As usual, some end of the year reading recommendations:
- This year, I read fewer books than I had hoped. There was a fair amount on the Russian Revolution; beyond Richard Stites’ fantastic Revolutionary Dreams, I also recently picked up Yury Slezkine’s The House of Government which is so far excellent (but will take me a while to get through, at over 1000 pages), and Vasily Grossman’s Life and Fate, perhaps the most important Russian novel of WWII.
- I also visited Beijing for the first time in my life (exceedingly interesting!), which led me to pick up some books on Chinese history (many via recommendations from Razib Khan); so far, I’ve really liked Timothy Brooks’ The Troubled Empire, and I’m currently finishing Jonathan Spence’s The Search for Modern China, which I have found useful.
- Seva Gunitsky’s Aftershocks was excellent; it’s in part about how the prestige of power helps drive regime change. I hope to write more about it next year.
- I also read a lot of sci-fi (I have no taste in literary fiction – for that, look at David Auerbach’s amazing list), but the only things that really stood out were Cixin Liu’s The Three-Body Problem trilogy and Charles Stross’ novels; the Laundry files novels strike me as great “novels of bureaucracy,” in particular. But everybody knows about those, right?

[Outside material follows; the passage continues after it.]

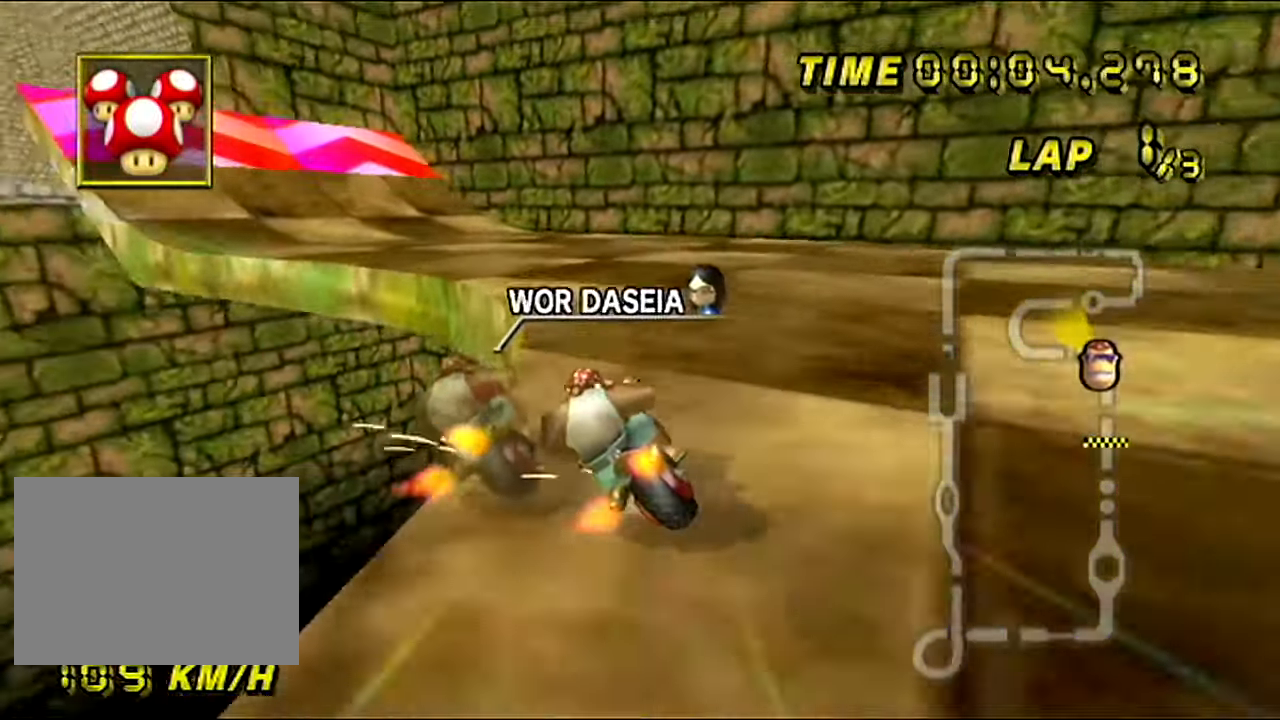
{"buttons": ["A"], "left_stick": "right", "events": [[317, "R1", "up"], [484, "left_stick", "right"]]}
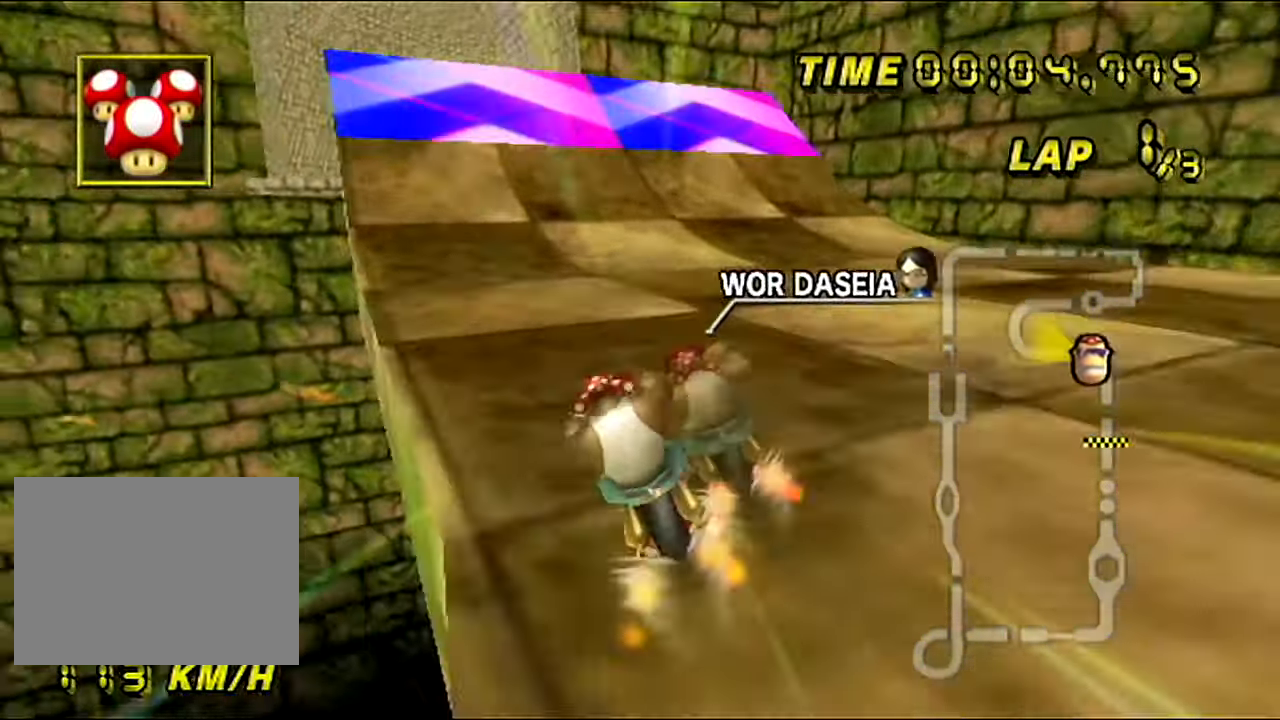
{"buttons": ["A"], "left_stick": "center", "events": [[200, "left_stick", "center"]]}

- Scott Alexander’s reviews of Eichmann in Jerusalem, Surfing Uncertainty, and Seeing Like a State are well worth reading.
- Lots of Ribbonfarm, including Chris Reid’s Games, Videogames, and the Dionysian Society; Sarah Perry’s Idiots Scaring themselves in the Dark and Feeling the Future; and especially Venkatesh Rao’s How to Make History (which is a really interesting use of Hannah Arendt to think about Silicon Valley).
- Joseph Heath on Iain M. Banks’ “Culture” novels - an excellent exploration of what a purely “memetic culture” would entail.
- Mike Travers on eclipses and rituals.
- Other web pieces worth mentioning (at least, things that stuck in my mind or found interesting): Christian Thorne’s Fulfilling the Fascist Lie (on Adorno’s Authoritarian Personality); Randall Collins’ Faces Around a Dictator; The Sacred Monarchies that survive into the postmodern age; The Conservation of Coercion.